The Surrendered by Chang-Rae Lee is a novel of epic proportions. The book is set in the present tense, but very much of it takes place through remembering life during war.
June and Hector are the two main characters and they met during the Korean War. June was a young girl who lost her family and Hector, an American soldier who lost his way. They find themselves at the same orphanage. Hector is a handyman and June is the most disliked girl among the orphans. Both are in love with Sylvie, the new minister's wife.
She took off her husband's wedding band and put it in Sylvie's finger, where it hung loose. She removed her own and fit it on top, the second ring a good, tight fit.
'We love you more than anything,' her mother murmured, kissing her brow, her cheeks, her messy nose and eyes.
'I know,' Sylvie answered, if not quite believing it was true. They loved her, yes, but the whole world was woeful, all the places they had been were so bereft, that no one could blame them for having to care for it equally or perhaps even more than for their own child.”
-pg 226
Sylvie saw too much growing up as a minister's daughter and lost her parents in another war. She is addicted to opium and is clearly confused about her life. None of these imperfections matter to Hector or June. It is a fierce love and it clings to them, even after Sylvie's death and after they start new lives in the States.
Because June saves Hector's life in the fire that destroys the orphanage, he marries her and brings her to his home country. She disappears almost immediately, but not until after she has one night of confused relations with him. She never tries to find him or tell him about her son, until she is at the final battle of a war with stomach cancer. It is only due to June's illness and wish to see her runaway son, that she crosses paths with Hector for one last journey.

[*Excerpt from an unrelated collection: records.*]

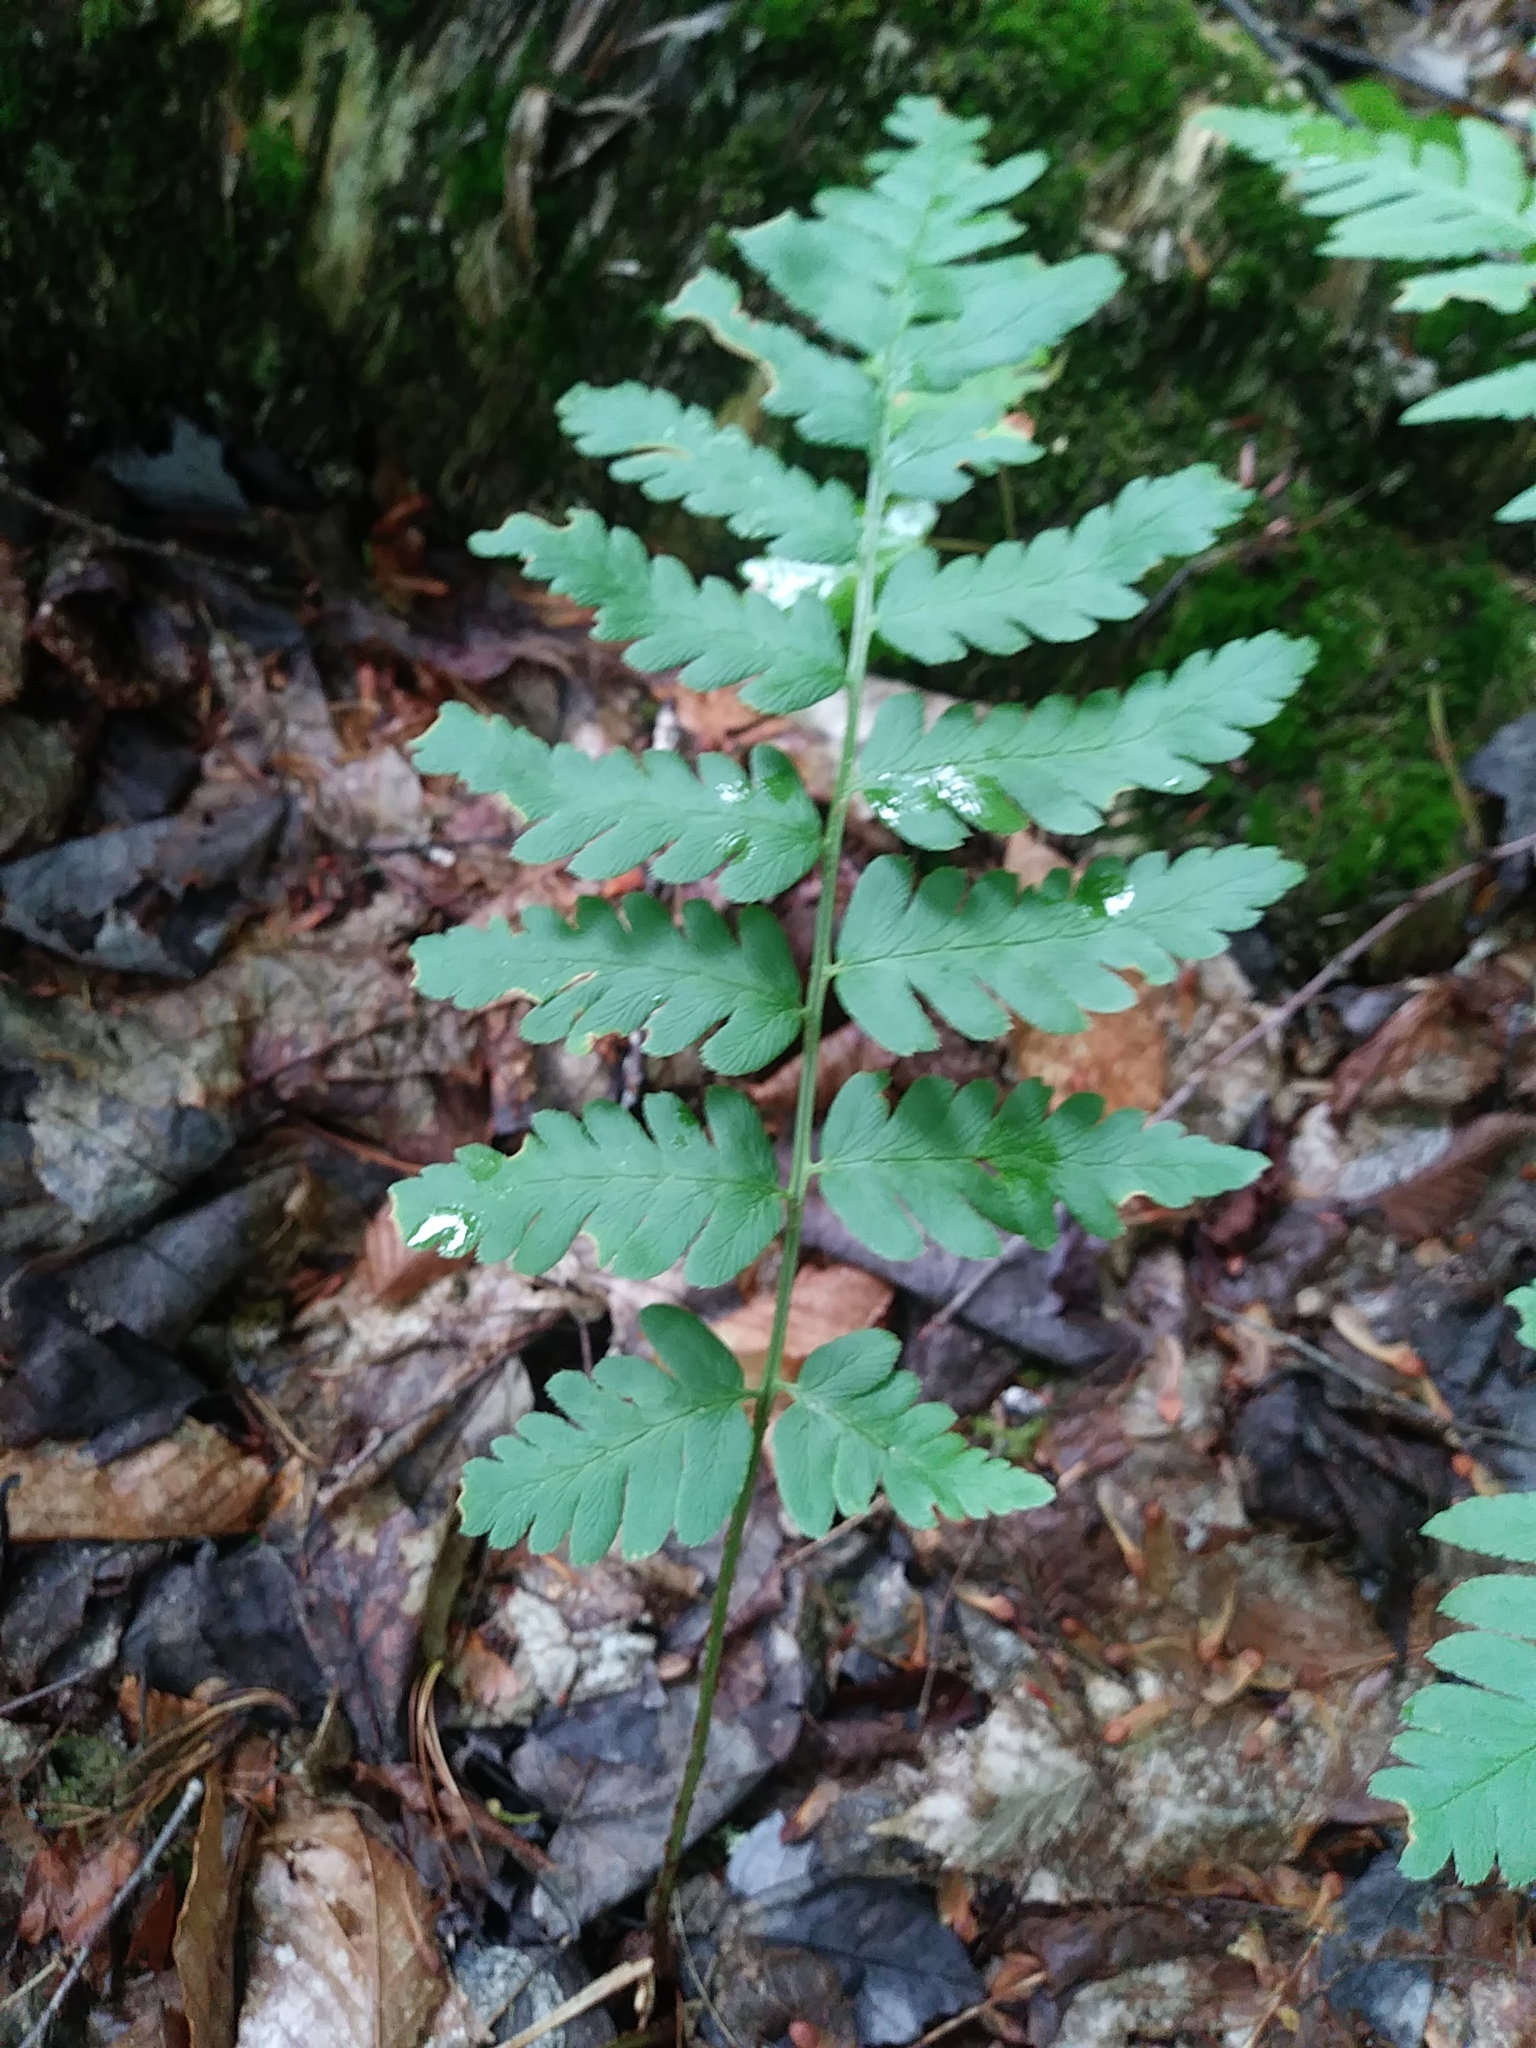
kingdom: Plantae
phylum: Tracheophyta
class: Polypodiopsida
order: Polypodiales
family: Dryopteridaceae
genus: Dryopteris
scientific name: Dryopteris cristata
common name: Crested wood fern
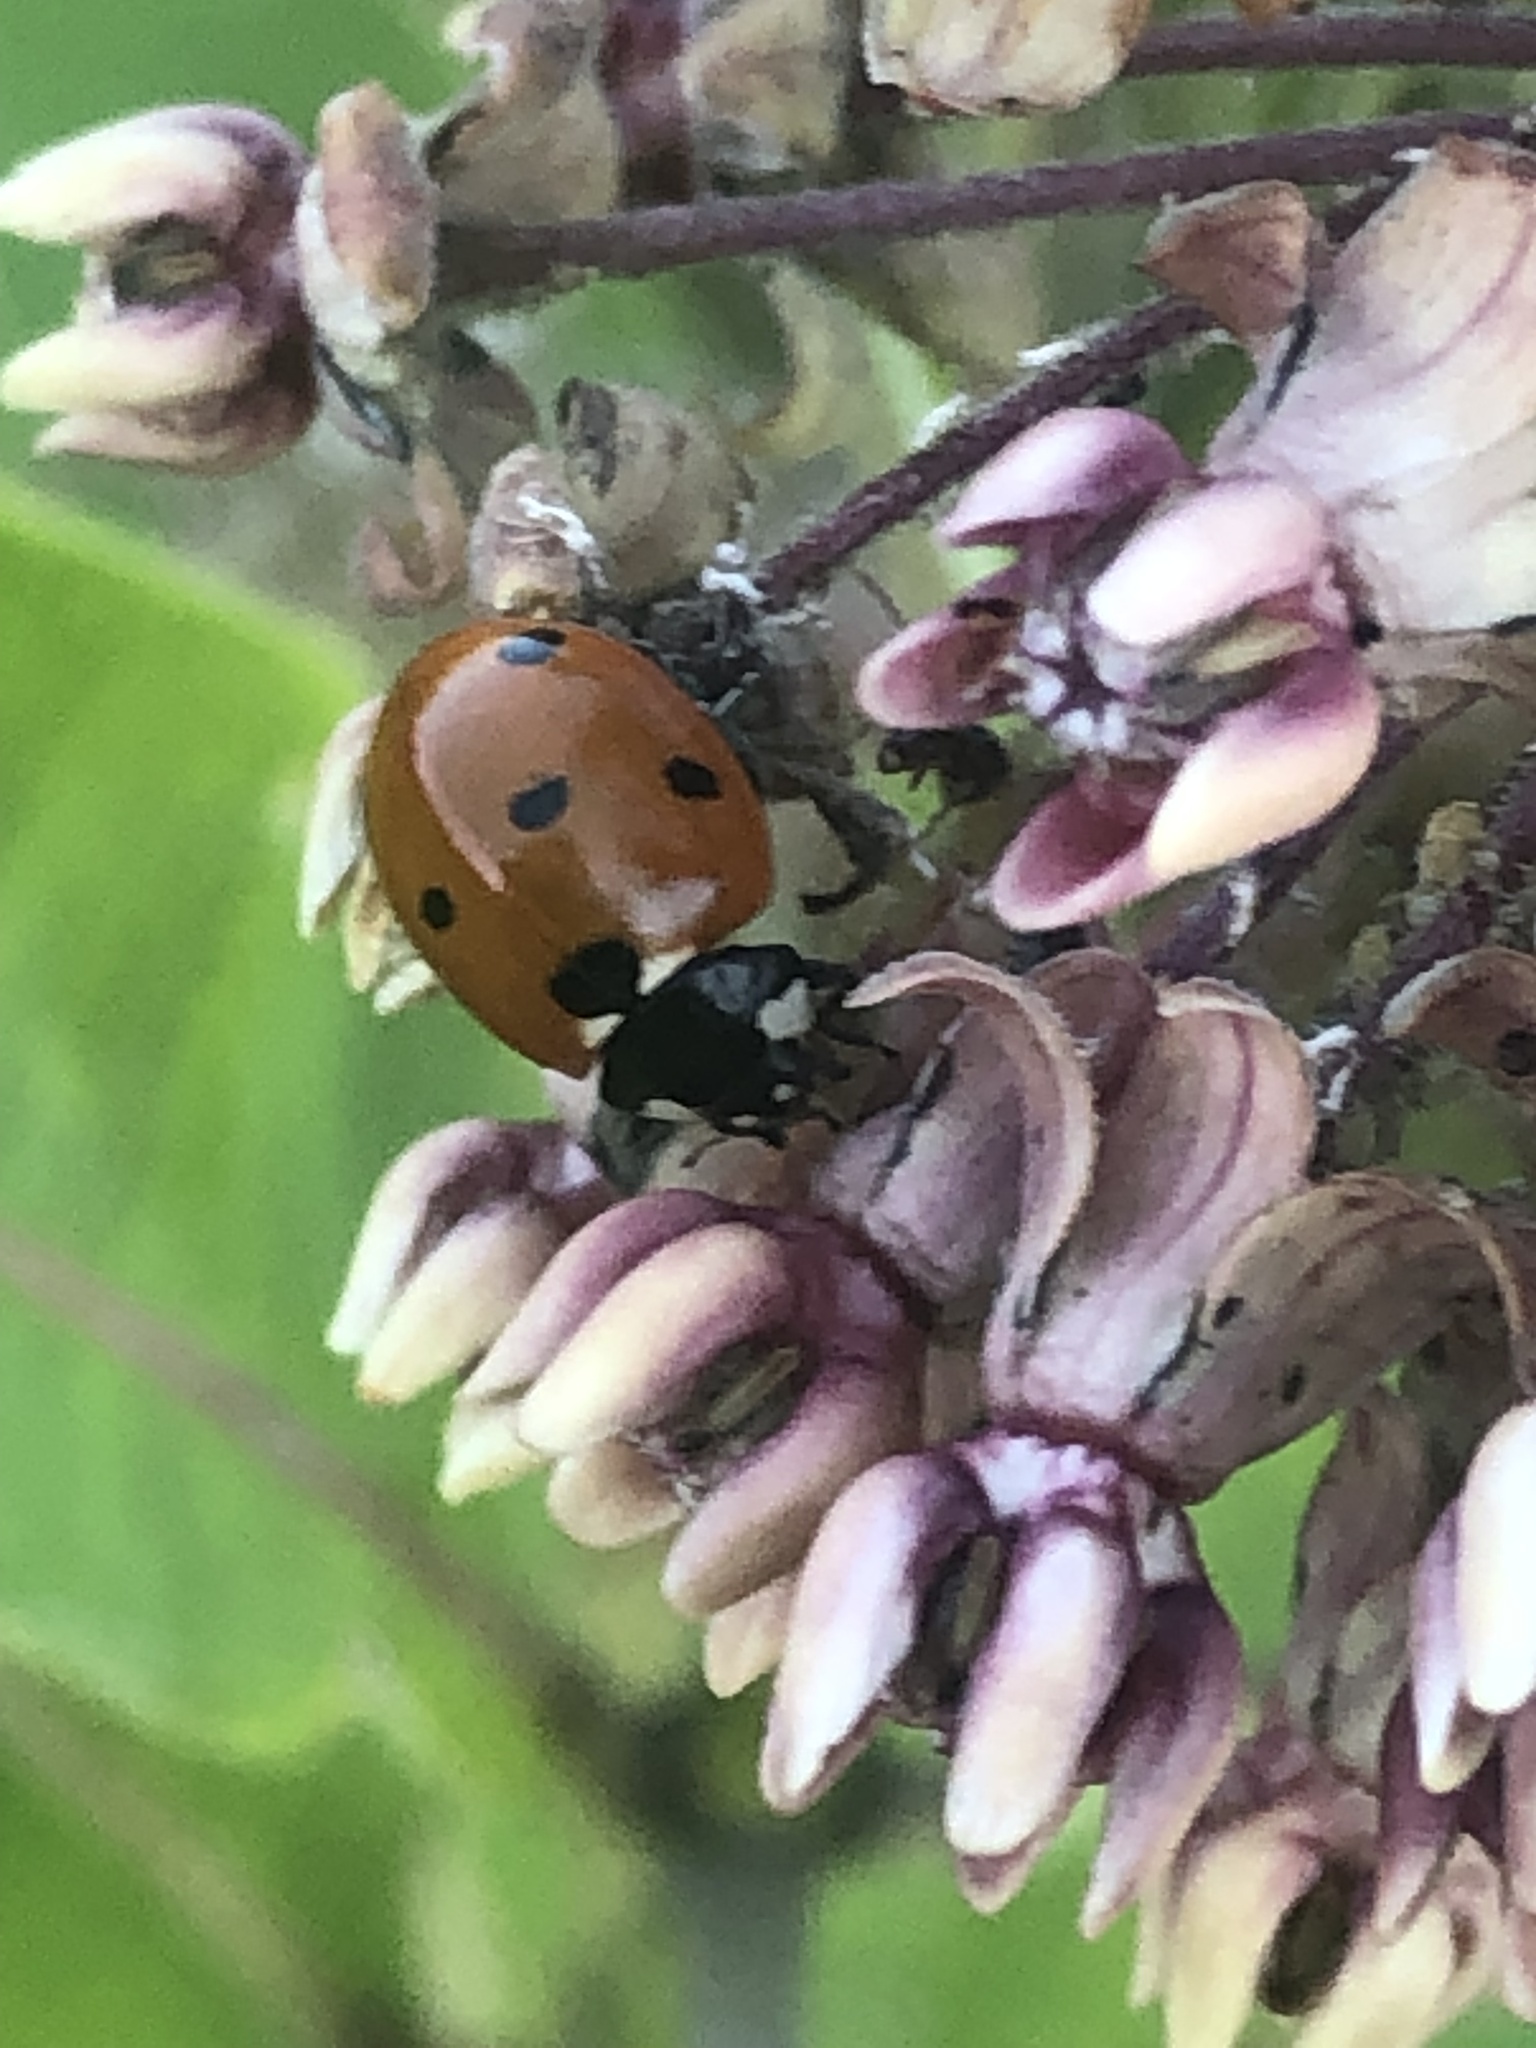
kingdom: Animalia
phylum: Arthropoda
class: Insecta
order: Coleoptera
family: Coccinellidae
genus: Coccinella
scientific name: Coccinella septempunctata
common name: Sevenspotted lady beetle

And yet here he was, dressing for an errand that he could hardly pretend had not partly become his own. He was increasingly curious about Nicholas, too, wondering about the bloodlines that he and June had given him; about its expression in his physical appearance, and then in his undeniably slippery character; what his voice sounded like; and then simply wanting to lay eyes on the young man, take in the shape of him astride the world.”
-pg 339
This novel is intense and unexpected. As soon as you start to guess at the plotline, it swerves madly in the other direction. This ingenuity of storytelling is what keeps the reader motivated through the dense pages. Lee's saga is thought-provoking and sensual. It captures the beauty and disparity of human lives as it examines the brutality and frivolousness of war. The Surrendered is one to read.